Record excerpts.
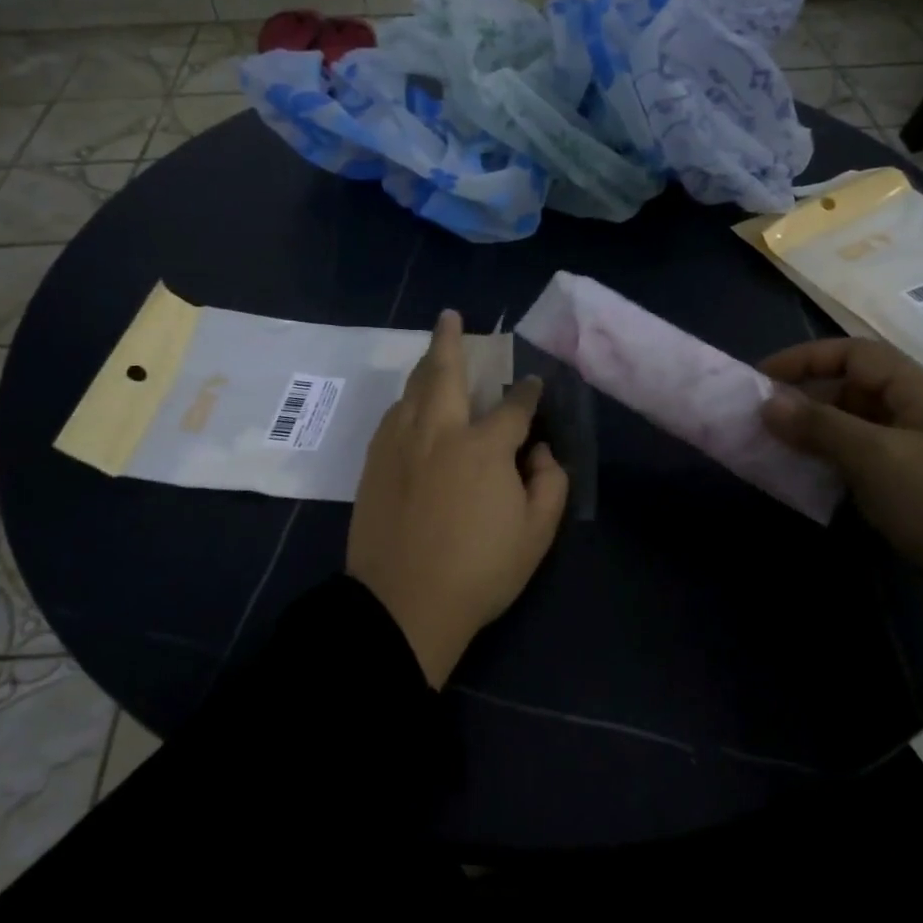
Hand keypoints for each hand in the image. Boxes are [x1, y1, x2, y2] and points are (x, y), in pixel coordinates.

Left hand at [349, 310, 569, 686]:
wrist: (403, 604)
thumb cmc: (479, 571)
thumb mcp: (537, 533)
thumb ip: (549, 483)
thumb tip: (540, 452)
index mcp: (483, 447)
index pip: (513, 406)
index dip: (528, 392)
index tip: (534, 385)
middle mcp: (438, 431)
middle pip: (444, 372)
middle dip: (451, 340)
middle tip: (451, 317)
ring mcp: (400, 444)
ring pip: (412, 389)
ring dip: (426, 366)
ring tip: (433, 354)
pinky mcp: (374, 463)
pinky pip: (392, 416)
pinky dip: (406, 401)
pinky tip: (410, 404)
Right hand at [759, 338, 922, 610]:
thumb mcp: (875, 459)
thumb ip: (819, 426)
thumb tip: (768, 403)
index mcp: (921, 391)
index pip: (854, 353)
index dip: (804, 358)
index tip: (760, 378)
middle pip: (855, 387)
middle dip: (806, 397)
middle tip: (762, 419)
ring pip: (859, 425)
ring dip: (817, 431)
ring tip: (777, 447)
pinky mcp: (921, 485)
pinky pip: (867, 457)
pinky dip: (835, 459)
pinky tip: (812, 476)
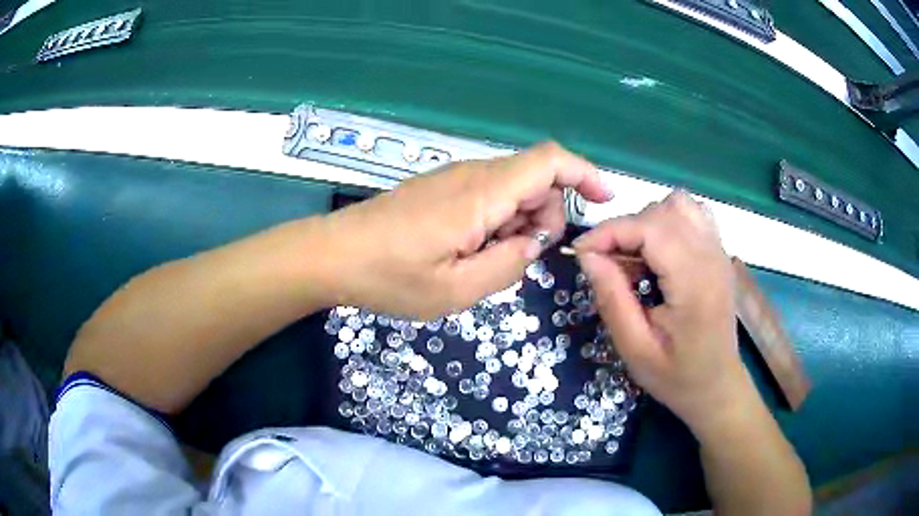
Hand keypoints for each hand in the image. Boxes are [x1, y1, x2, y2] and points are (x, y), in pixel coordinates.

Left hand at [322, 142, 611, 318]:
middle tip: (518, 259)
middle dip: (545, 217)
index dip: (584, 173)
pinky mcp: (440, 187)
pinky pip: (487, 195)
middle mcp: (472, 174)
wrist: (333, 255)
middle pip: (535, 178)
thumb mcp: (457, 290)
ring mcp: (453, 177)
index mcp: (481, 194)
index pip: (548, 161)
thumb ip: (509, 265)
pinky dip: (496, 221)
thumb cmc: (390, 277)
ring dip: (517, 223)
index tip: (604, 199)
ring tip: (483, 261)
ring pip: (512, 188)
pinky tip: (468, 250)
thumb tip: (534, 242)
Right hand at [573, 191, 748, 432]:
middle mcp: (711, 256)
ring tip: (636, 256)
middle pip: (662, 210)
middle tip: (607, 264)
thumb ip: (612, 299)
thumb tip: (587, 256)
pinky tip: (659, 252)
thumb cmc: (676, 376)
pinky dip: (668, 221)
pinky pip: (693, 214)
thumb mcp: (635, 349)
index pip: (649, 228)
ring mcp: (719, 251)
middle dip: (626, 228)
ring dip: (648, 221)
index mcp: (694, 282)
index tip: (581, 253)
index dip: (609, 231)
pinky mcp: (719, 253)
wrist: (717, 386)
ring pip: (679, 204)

==

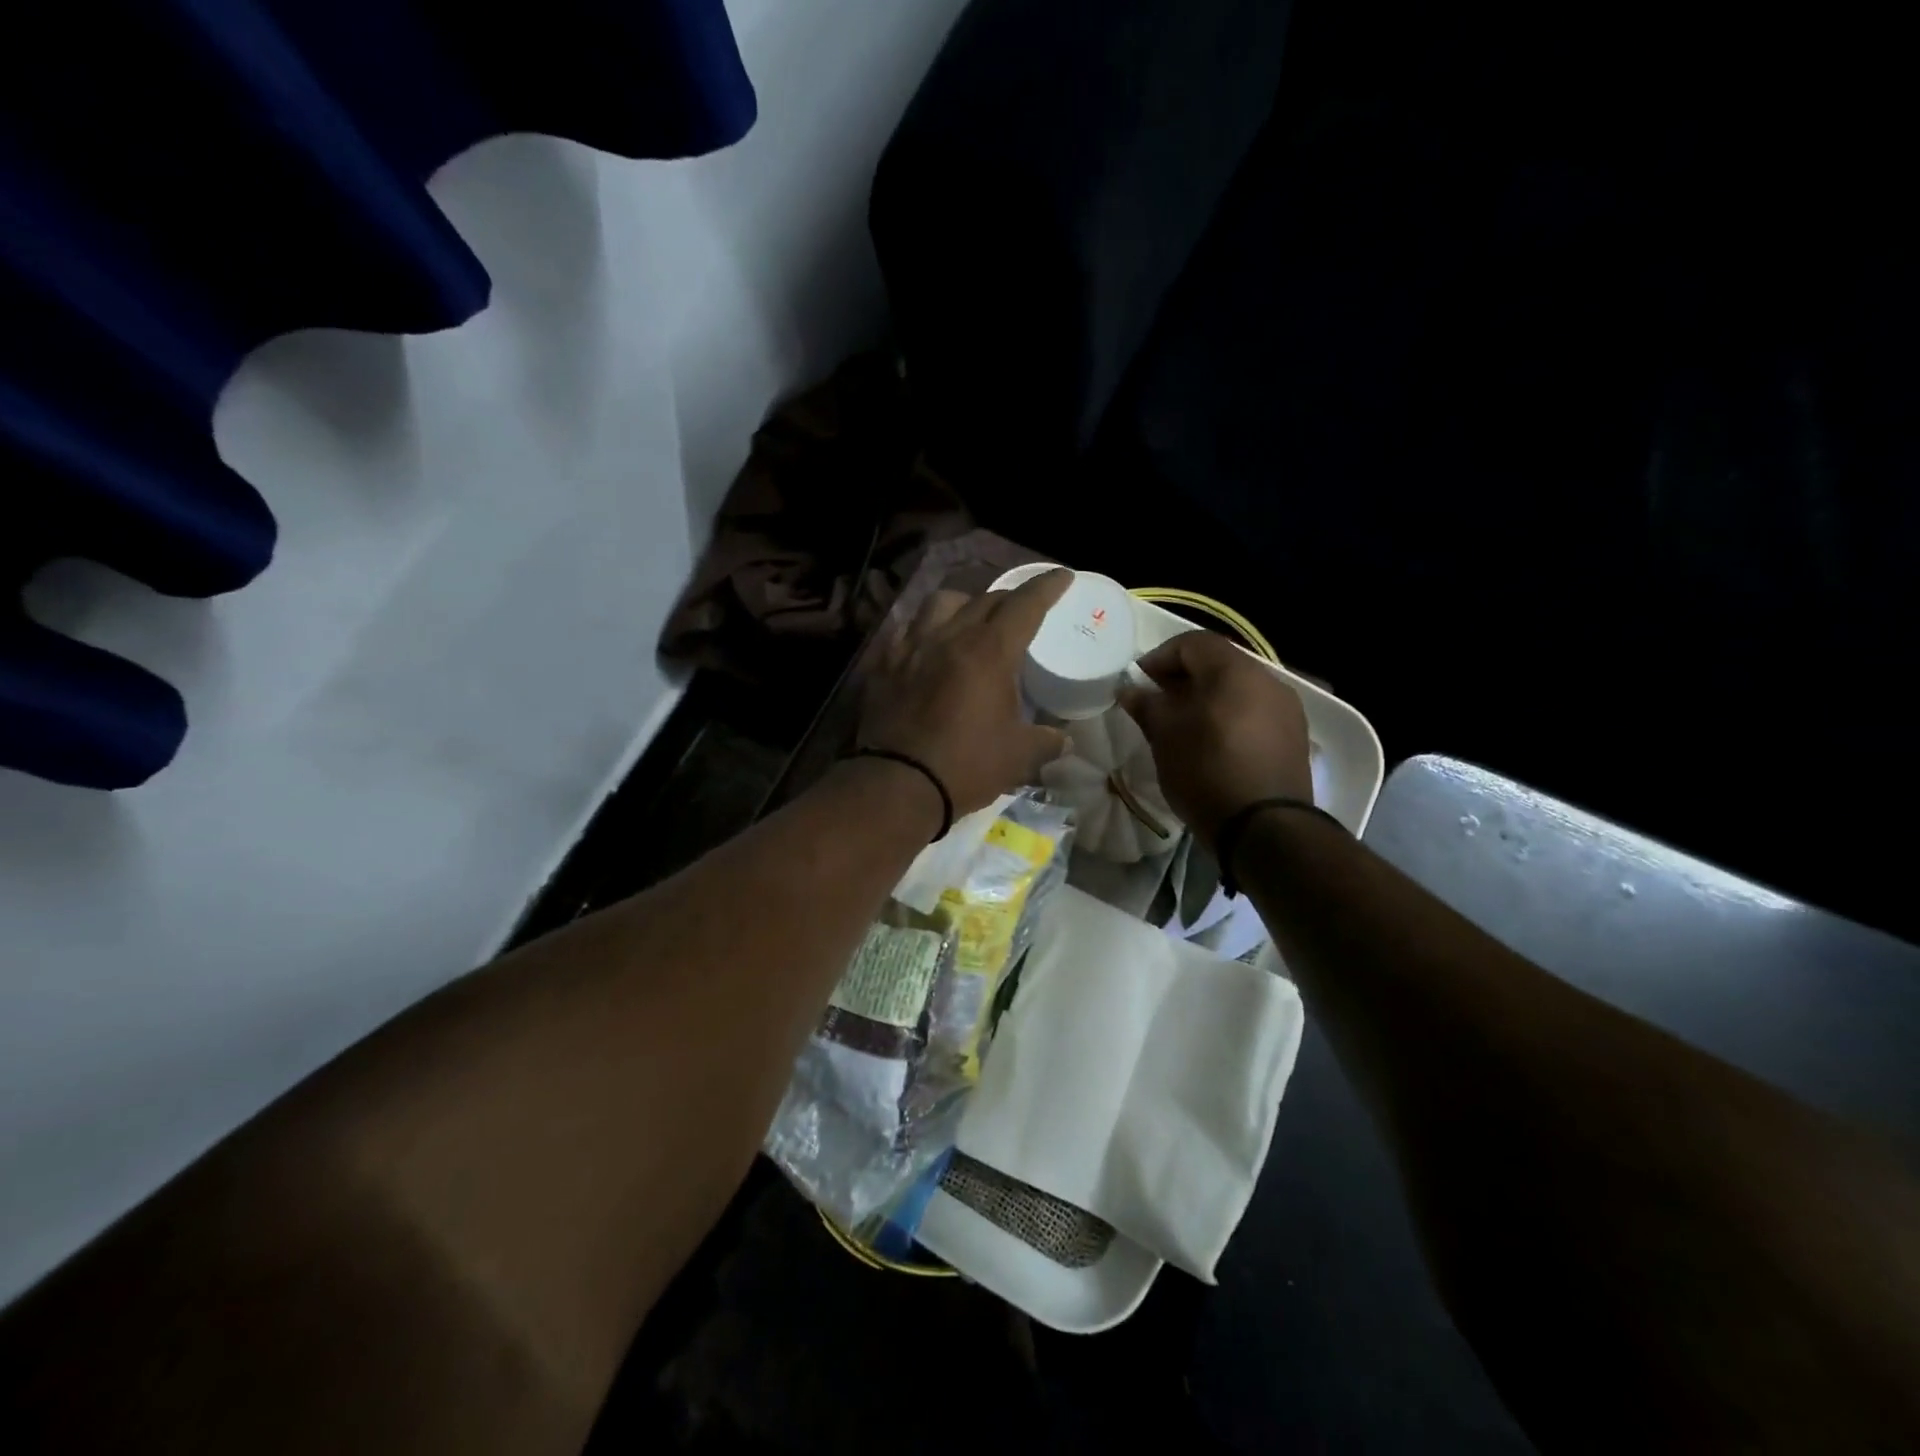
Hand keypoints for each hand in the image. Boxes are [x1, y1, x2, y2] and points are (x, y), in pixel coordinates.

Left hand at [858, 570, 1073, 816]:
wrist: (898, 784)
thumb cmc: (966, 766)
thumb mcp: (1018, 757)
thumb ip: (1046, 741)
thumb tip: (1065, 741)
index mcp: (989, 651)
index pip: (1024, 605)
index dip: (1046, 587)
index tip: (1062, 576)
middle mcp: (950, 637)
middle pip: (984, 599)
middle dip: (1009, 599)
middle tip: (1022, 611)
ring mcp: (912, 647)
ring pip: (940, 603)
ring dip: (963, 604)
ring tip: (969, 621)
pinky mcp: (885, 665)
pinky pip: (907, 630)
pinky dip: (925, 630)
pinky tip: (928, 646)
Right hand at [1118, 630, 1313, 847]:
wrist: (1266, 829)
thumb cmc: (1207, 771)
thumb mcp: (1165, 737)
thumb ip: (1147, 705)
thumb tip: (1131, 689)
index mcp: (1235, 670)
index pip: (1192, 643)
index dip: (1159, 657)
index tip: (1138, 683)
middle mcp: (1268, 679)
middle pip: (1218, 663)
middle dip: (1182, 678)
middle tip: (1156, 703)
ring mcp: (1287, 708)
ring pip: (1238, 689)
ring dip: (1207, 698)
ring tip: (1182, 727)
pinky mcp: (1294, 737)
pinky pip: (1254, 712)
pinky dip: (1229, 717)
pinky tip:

Exercise objective. Copy out all the lines of the records that include "Left".

Output for this task.
Left hand at [349, 310, 569, 686]:
Left hand at [322, 142, 611, 318]:
Left hand at [858, 570, 1073, 816]:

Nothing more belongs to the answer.